[Start of section]

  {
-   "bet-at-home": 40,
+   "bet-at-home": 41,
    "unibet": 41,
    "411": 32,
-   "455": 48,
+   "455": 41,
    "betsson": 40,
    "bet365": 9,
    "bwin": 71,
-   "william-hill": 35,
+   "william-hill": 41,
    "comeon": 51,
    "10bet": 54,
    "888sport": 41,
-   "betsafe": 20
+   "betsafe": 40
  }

[End of section]
[Start of section]

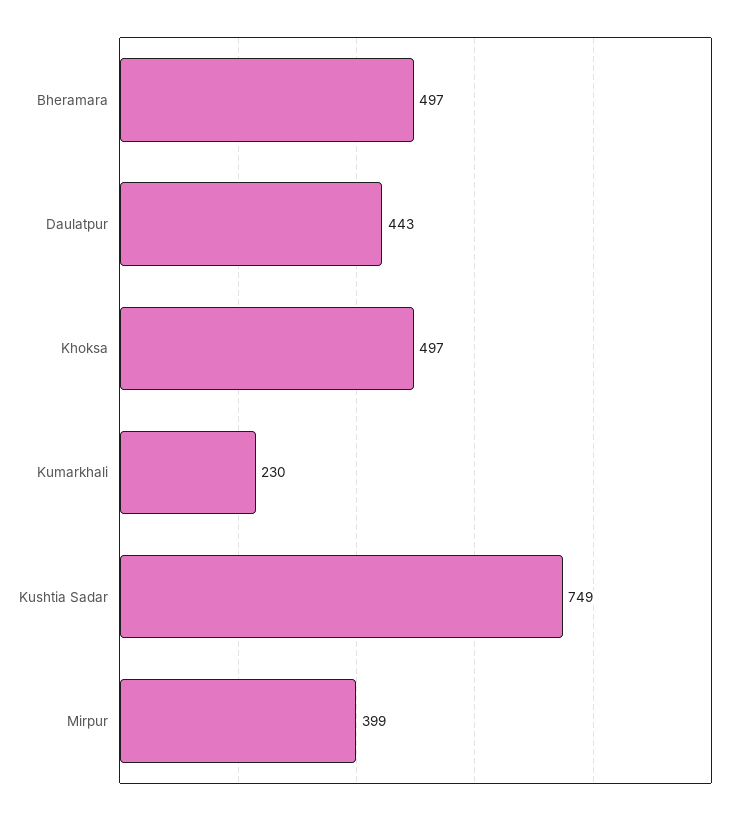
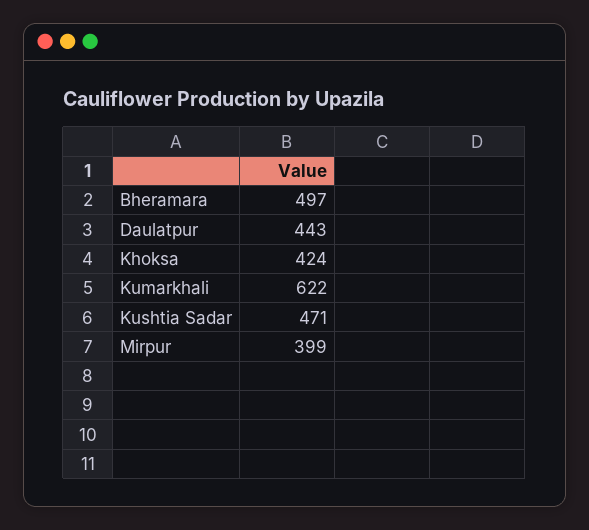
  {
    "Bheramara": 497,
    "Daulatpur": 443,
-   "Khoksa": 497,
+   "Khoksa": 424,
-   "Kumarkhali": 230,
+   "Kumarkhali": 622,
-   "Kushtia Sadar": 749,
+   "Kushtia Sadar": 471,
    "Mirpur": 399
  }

[End of section]

* **Task**:
Count the lines of the records that include the word "Sadar", please, and report the number alone.

* **Reply**:
2